• **To do**
Set down, exactly as they stand, the lines from the one containing "受付時間 / 10:00~18:00" through the last line of the records below, leaving every picture out.

• **Extracted material**
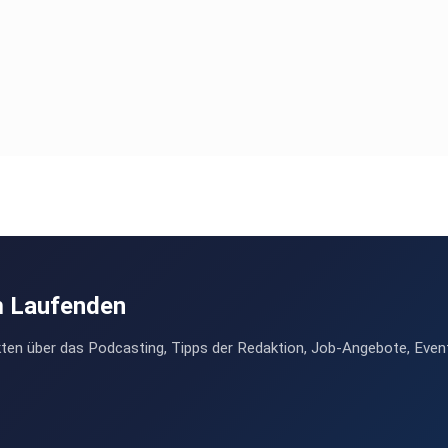
m Laufenden
ten über das Podcasting, Tipps der Redaktion, Job-Angebote, Even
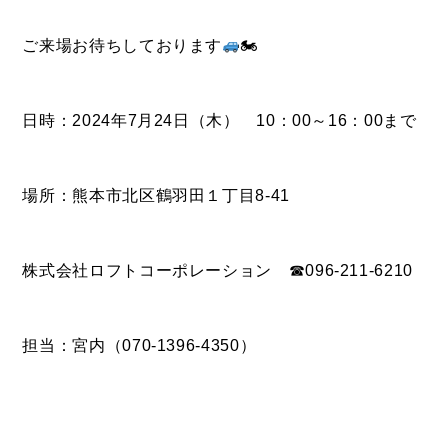
CONTACT
お問い合わせ
ご来場お待ちしております
🏍
コンタクトフォームからお問い合わせ
日時：2024年7月24日（木） 10：00～16：00まで
LINEでお問い合わせ
場所：熊本市北区鶴羽田１丁目8-41
096-211-6210
受付時間 / 10:00~18:00
株式会社ロフトコーポレーション ☎096-211-6210
Follow us
担当：宮内（070-1396-4350）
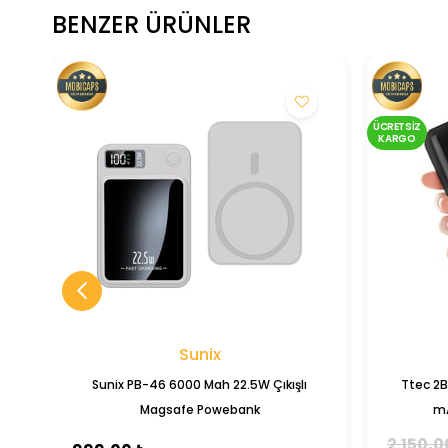
BENZER ÜRÜNLER
ÜCRETSIZ
KARGO
Sunix
Sunix PB-46 6000 Mah 22.5W Çıkışlı
Ttec 2B
Magsafe Powebank
mA
2.150,0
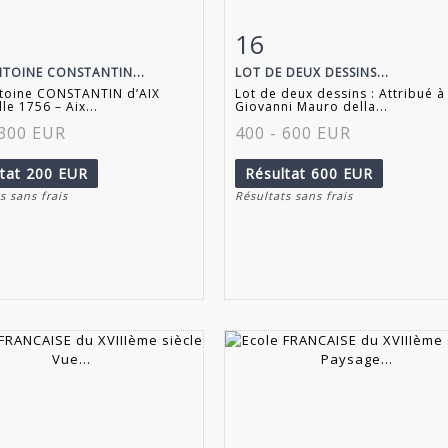
16
 détaillée
Zoom
Fiche détaillée
Zoo
NTOINE CONSTANTIN...
LOT DE DEUX DESSINS...
ntoine CONSTANTIN d’AIX
Lot de deux dessins : Attribué à
le 1756 – Aix...
Giovanni Mauro della...
 300 EUR
400 - 600 EUR
ltat
200 EUR
Résultat
600 EUR
s sans frais
Résultats sans frais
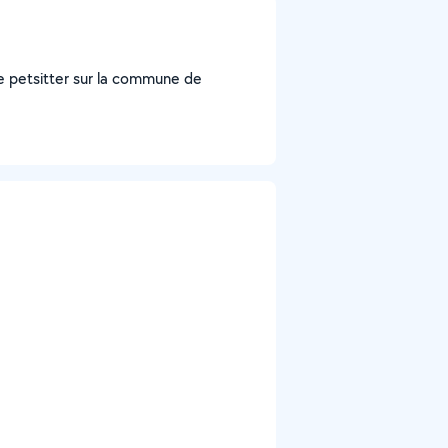
e petsitter sur la commune de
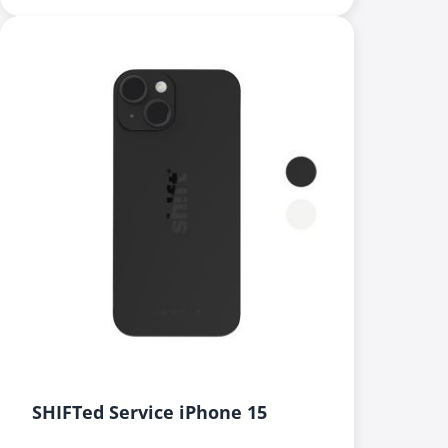
SHIFTed Service iPhone 15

• **Exercise solution**
受付時間 / 10:00~18:00
株式会社ロフトコーポレーション ☎096-211-6210
Follow us
担当：宮内（070-1396-4350）
BENZER ÜRÜNLER
ÜCRETSIZ
KARGO
Sunix
Sunix PB-46 6000 Mah 22.5W Çıkışlı
Ttec 2B
Magsafe Powebank
mA
2.150,0
16
 détaillée
Zoom
Fiche détaillée
Zoo
NTOINE CONSTANTIN...
LOT DE DEUX DESSINS...
ntoine CONSTANTIN d’AIX
Lot de deux dessins : Attribué à
le 1756 – Aix...
Giovanni Mauro della...
 300 EUR
400 - 600 EUR
ltat
200 EUR
Résultat
600 EUR
s sans frais
Résultats sans frais
e petsitter sur la commune de
SHIFTed Service iPhone 15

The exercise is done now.